◆ **ABOUT THIS TASK**:
Render the text lines from all the items below as a single numbered list, skipping any blank lines. Leave the pictures out of your answer.

RECORDS SHOWN section start

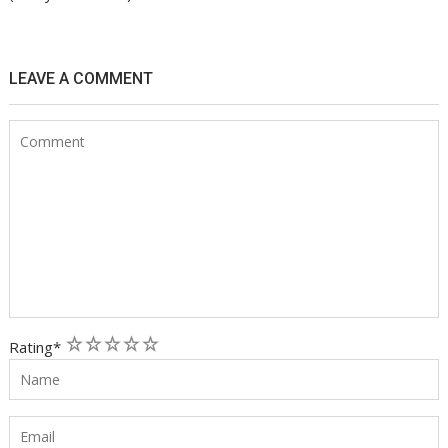
LEAVE A COMMENT
1
2
3
4
5
Rating
*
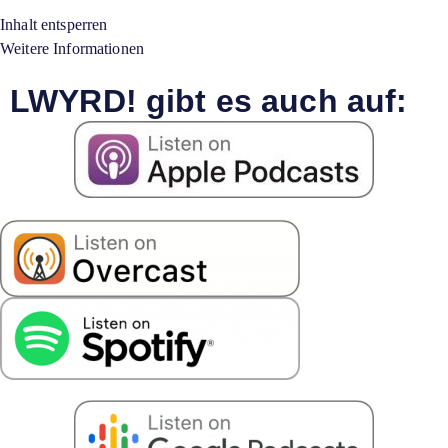
Inhalt entsperren
Weitere Informationen
LWYRD! gibt es auch auf:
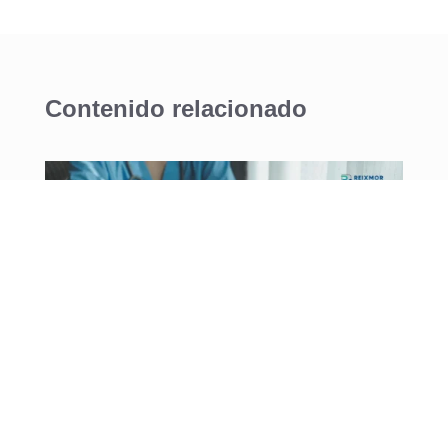
Contenido relacionado
Checklist auditoría instalaciones hospitalarias:
guía técnica esencial para 2025
por
Comunicación
|
Ago 26, 2025
|
Facility Management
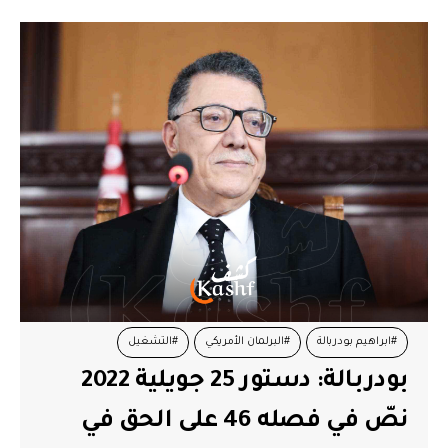
#ابراهيم بودربالة
#البرلمان الأمريكي
#التشغيل
بودربالة: دستور 25 جويلية 2022
#حاملي الشهادات العليا
#وزارة التشغيل
نصّ في فصله 46 على الحق في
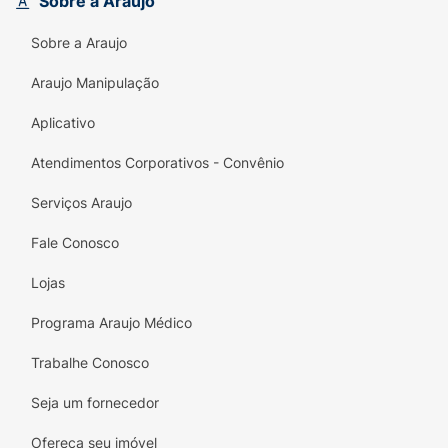
Sobre a Araujo
Sobre a Araujo
Araujo Manipulação
Aplicativo
Atendimentos Corporativos - Convênio
Serviços Araujo
Fale Conosco
Lojas
Programa Araujo Médico
Trabalhe Conosco
Seja um fornecedor
Ofereça seu imóvel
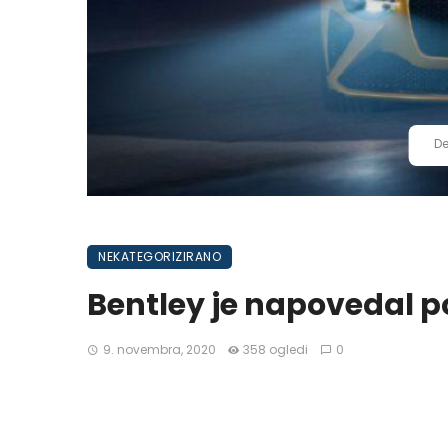
De
NEKATEGORIZIRANO
Bentley je napovedal po
9. novembra, 2020
358 ogledi
0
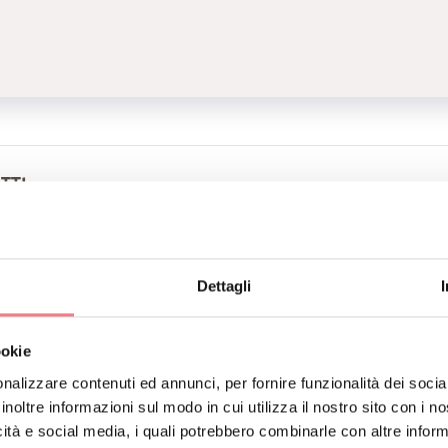
TTI
641
hausgobbis@gmail.com
Dettagli
hausgobbis.it
ookie
RENOTA
RICHIEDI INFORMAZIONI
nalizzare contenuti ed annunci, per fornire funzionalità dei socia
inoltre informazioni sul modo in cui utilizza il nostro sito con i 
icità e social media, i quali potrebbero combinarle con altre inform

RECORDS SHOWN section end

◆ **TASK RESULT**:
1. LEAVE A COMMENT
2. 1
3. 2
4. 3
5. 4
6. 5
7. Rating
8. *
9. Inhalt entsperren
10. Weitere Informationen
11. LWYRD! gibt es auch auf:
12. Contenido relacionado
13. Checklist auditoría instalaciones hospitalarias:
14. guía técnica esencial para 2025
15. por
16. Comunicación
17. |
18. Ago 26, 2025
19. |
20. Facility Management
21. #ابراهيم بودربالة
22. #البرلمان الأمريكي
23. #التشغيل
24. بودربالة: دستور 25 جويلية 2022
25. #حاملي الشهادات العليا
26. #وزارة التشغيل
27. نصّ في فصله 46 على الحق في
28. Sobre a Araujo
29. Sobre a Araujo
30. Araujo Manipulação
31. Aplicativo
32. Atendimentos Corporativos - Convênio
33. Serviços Araujo
34. Fale Conosco
35. Lojas
36. Programa Araujo Médico
37. Trabalhe Conosco
38. Seja um fornecedor
39. Ofereça seu imóvel
40. De
41. NEKATEGORIZIRANO
42. Bentley je napovedal po
43. 9. novembra, 2020
44. 358 ogledi
45. 0
46. TTI
47. 641
48. hausgobbis@gmail.com
49. Dettagli
50. hausgobbis.it
51. ookie
52. RENOTA
53. RICHIEDI INFORMAZIONI
54. nalizzare contenuti ed annunci, per fornire funzionalità dei socia
55. inoltre informazioni sul modo in cui utilizza il nostro sito con i 
56. icità e social media, i quali potrebbero combinarle con altre inform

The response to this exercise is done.